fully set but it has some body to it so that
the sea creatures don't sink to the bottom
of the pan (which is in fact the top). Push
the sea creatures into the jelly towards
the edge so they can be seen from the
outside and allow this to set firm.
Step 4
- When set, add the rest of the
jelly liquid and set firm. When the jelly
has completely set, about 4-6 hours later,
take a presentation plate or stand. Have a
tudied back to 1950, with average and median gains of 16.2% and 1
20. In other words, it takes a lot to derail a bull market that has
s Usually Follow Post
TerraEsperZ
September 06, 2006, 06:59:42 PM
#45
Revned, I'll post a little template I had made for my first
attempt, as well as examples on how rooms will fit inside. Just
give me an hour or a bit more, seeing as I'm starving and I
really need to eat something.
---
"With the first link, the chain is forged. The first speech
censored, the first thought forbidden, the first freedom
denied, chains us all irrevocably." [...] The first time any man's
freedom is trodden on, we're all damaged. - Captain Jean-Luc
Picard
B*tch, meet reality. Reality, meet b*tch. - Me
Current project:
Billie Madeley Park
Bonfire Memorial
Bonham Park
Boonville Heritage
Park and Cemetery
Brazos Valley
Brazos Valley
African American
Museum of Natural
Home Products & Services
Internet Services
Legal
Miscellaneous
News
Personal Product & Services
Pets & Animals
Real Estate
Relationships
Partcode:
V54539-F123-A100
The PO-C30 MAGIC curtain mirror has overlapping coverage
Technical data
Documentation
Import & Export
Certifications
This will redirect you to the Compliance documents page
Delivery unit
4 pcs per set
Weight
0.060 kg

★ ★ ★ ★ ★ ★ ★

> Task: What is needed is every line of the records that contains the word "will".

> Result for this task:
attempt, as well as examples on how rooms will fit inside. Just
This will redirect you to the Compliance documents page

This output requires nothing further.